**** GIVEN TEXT ****

Building human context into how we understand and process textual data (response blog post to week 12 readings)

In the article “Automatically Processing Tweets from Gang-Involved Youth: Towards Detecting Loss and Aggression,” a team of computer scientists and social workers describe their use of natural language processing (NLP) to analyze tweets from known gang members in Chicago. Their goal is to understand when a tweet conveys a feeling of loss or aggression — which might precede an act of violence — with the hope that this automatic detection can support community outreach groups’ intervention efforts. 

The team realizes they cannot easily use existing NLP techniques given how significantly the textual data (i.e., the vernacular and slang found in the tweets) differ from the language these systems are trained on. Existing part-of-speech taggers, for instance, cannot parse the abbreviations and non-standard spellings found in the tweets. 

To create a more accurate model, the researchers hand-label the tweets, specifically turning to domain experts including social workers and two “informants” — 18-year-old African American men from a Chicago neighborhood with more frequent violence — to interpret each tweet. They call this act of decoding a “deep read” (2198), and the computer scientists work closely with the domain experts to understand the data and tune the model appropriately.

**** EXTRACTED MATERIAL ****

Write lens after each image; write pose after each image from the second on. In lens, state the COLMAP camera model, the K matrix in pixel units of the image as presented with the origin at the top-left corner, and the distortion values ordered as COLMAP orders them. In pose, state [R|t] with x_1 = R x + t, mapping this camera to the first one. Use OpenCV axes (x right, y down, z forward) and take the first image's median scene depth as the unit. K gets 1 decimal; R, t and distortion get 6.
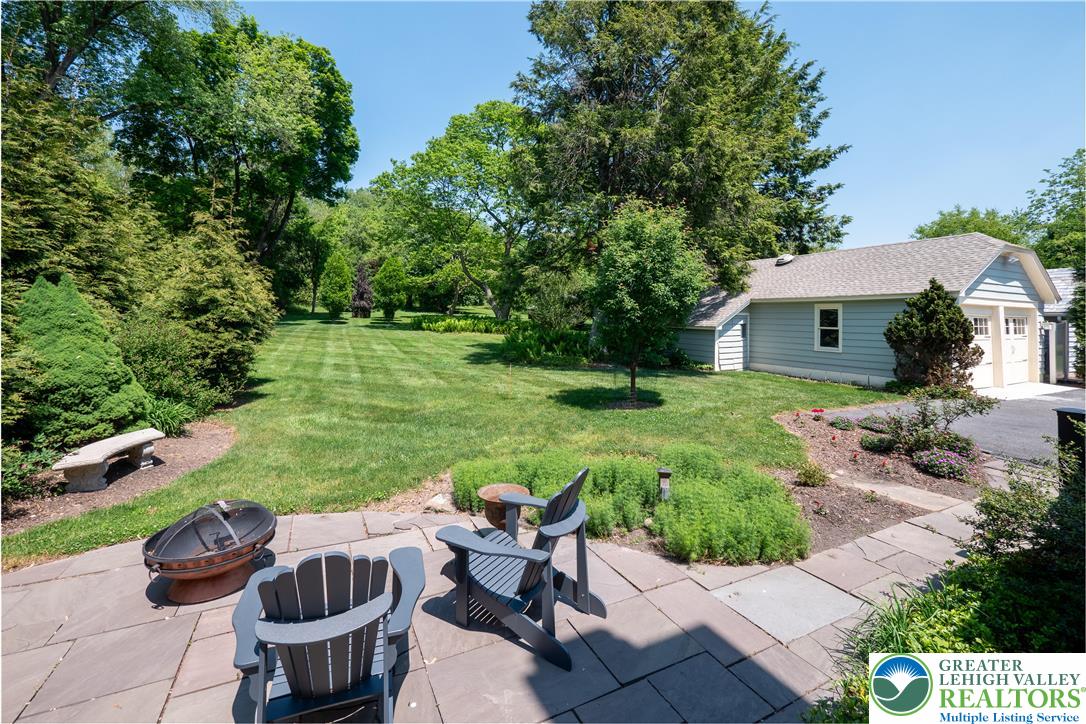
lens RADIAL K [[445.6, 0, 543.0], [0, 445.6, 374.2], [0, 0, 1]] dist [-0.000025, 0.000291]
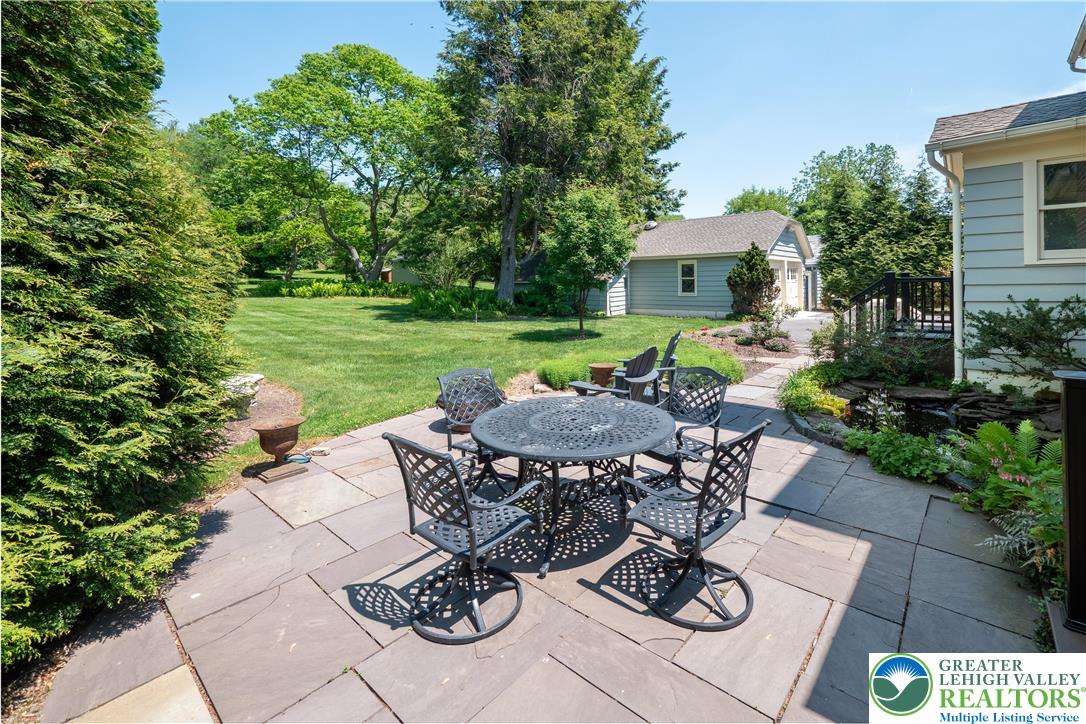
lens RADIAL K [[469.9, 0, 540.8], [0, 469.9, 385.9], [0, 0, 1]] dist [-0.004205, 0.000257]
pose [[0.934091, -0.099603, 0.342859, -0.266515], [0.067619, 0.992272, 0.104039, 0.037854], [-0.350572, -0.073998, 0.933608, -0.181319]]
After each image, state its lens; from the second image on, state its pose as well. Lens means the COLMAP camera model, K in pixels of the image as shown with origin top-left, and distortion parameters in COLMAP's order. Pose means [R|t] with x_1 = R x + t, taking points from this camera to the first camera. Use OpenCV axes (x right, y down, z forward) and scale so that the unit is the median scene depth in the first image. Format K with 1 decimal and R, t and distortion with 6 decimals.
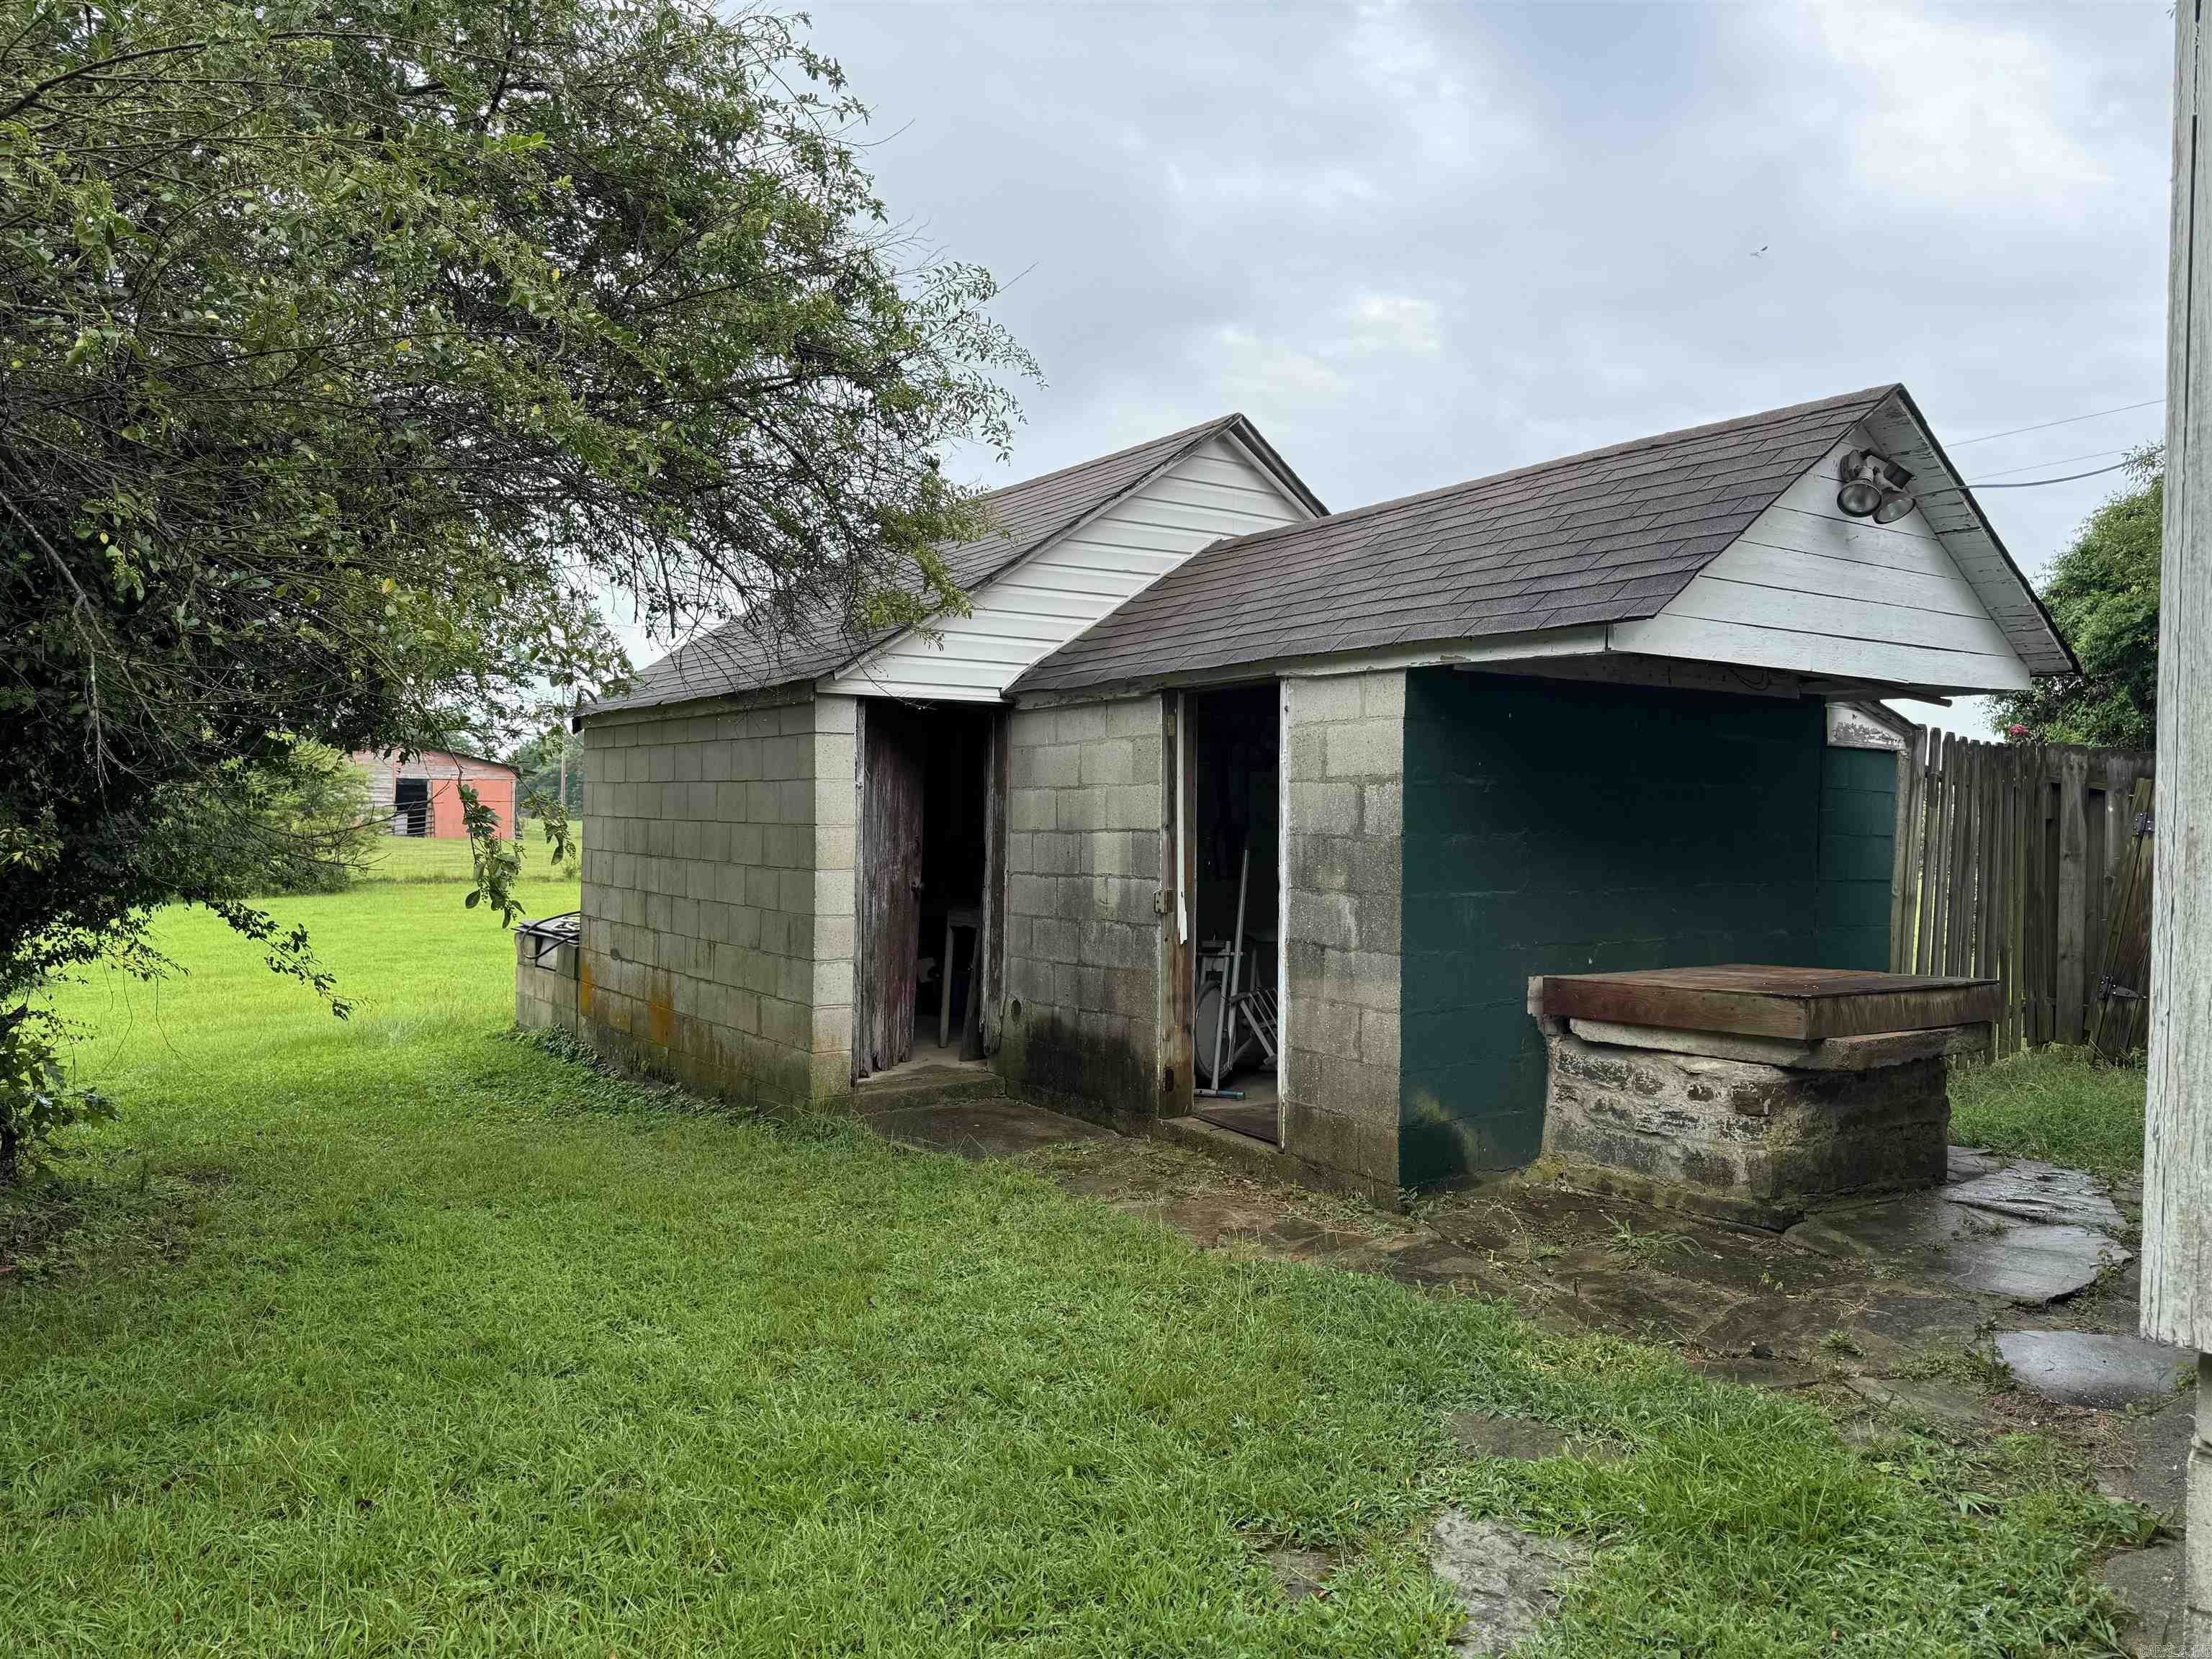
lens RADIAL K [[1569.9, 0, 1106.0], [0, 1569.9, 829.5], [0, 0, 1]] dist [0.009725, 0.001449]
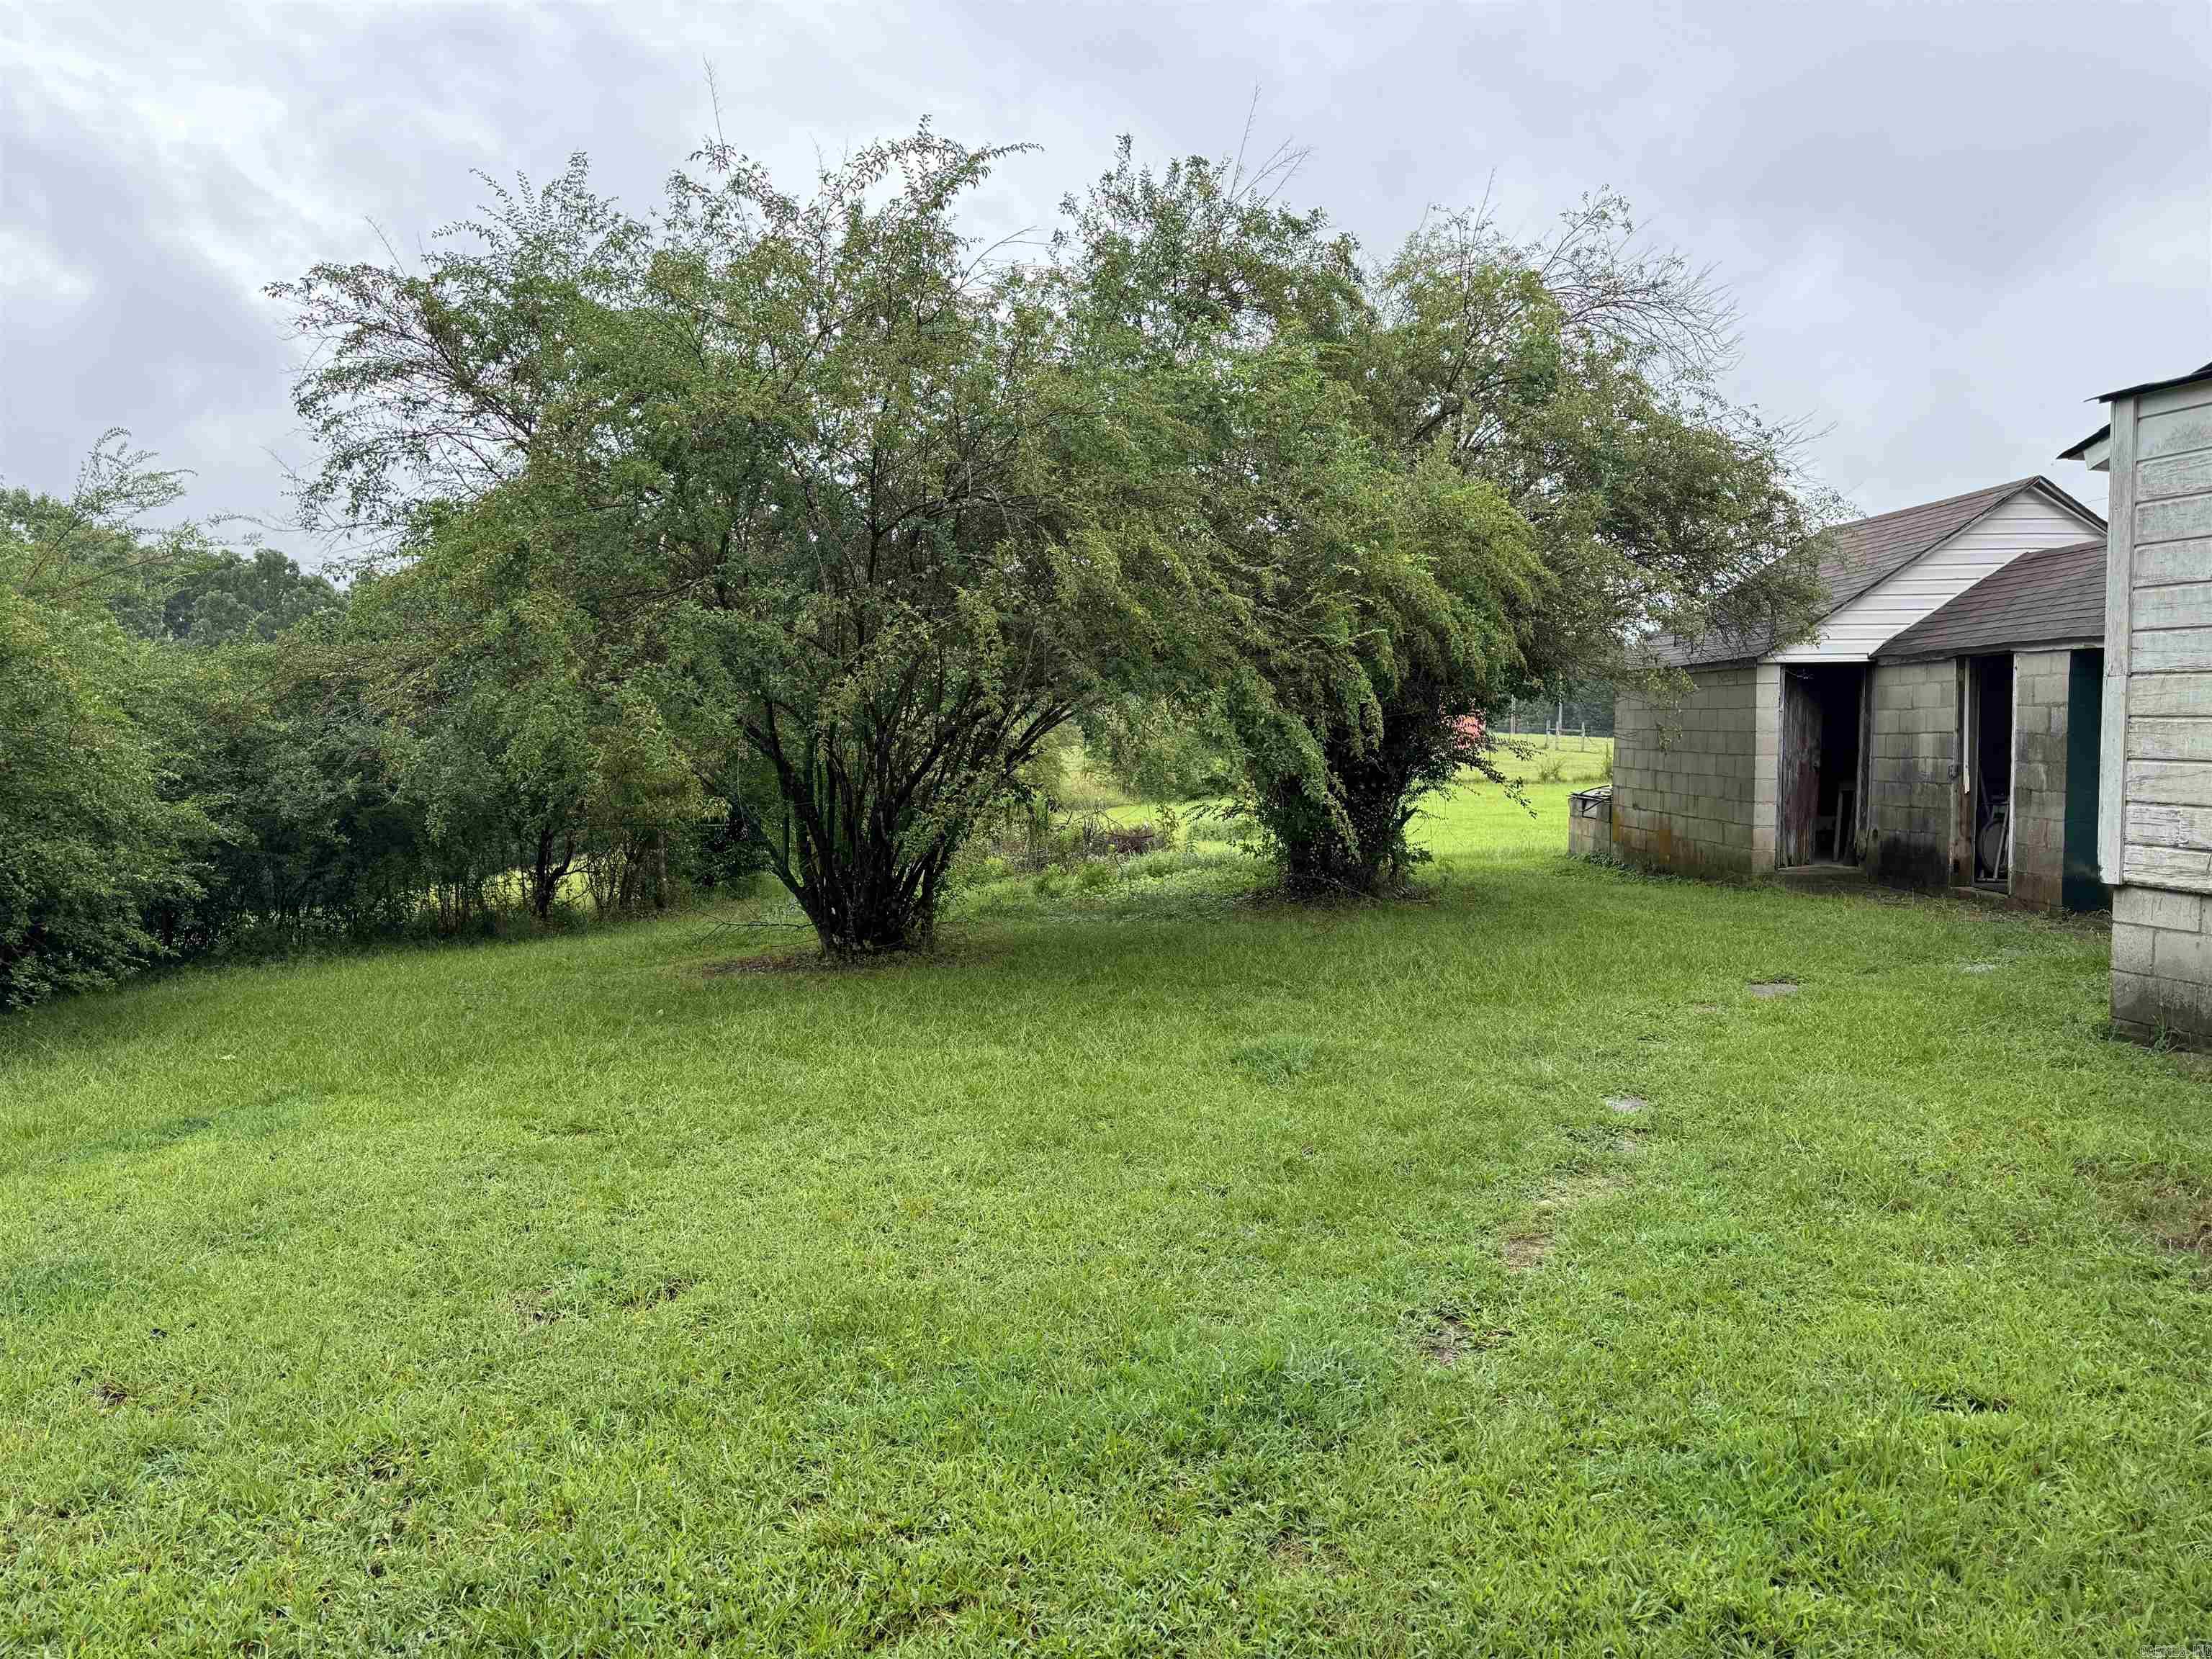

****

:: TASKS ::
1 > Using the blog post on processing tweets from gang-involved youth, answer each question briefly.
(a) In which city were the gang members whose tweets were analyzed?
(b) What existing tool is said to be unable to parse the abbreviations and non-standard spellings in the tweets?
(c) What do the researchers call the act of decoding each tweet?
2 > Write the next part of the blog post on processing tweets from gang-involved youth, picking up after its final sentence.
The records come from a source unrelated to the blog post on processing tweets from gang-involved youth.

:: ANSWERS FOR THE EXERCISE ::
1 >
(a) Chicago
(b) Part-of-speech taggers
(c) A "deep read"

2 >
I feel this represents a feminist approach to working with textual data as it places primary importance on respecting the context of the data — and the people behind the data. Using existing NLP tools or foregoing the step of consulting domain experts would not only result in significant errors in the results, but could also misrepresent and even damage the communities the researchers are trying to support. As Lauren Klein and Catherine D’Ignazio write in Data Feminism, “Refusing to acknowledge context is a power play to avoid power. It’s a way to assert authoritativeness and mastery without being required to address the complexity of what the data actually represent” (ch. 6). 

Notably, the authors of the research article conclude by pointing to future research directions, explicitly stating that they aim to “extend our corpus to include more authors, more time periods, and greater geographical variation.” This suggests an iterative and process-oriented approach to modeling the data in line with Richard Jean So’s article “All Models Are Wrong,” in which he encourages researchers to assume that a model is wrong from the start but that it can be useful for exploration and can be improved through iteration (669). The researchers behind the Twitter data could (and should) continue to refine their model to better represent and engage with the people whose data they are modeling.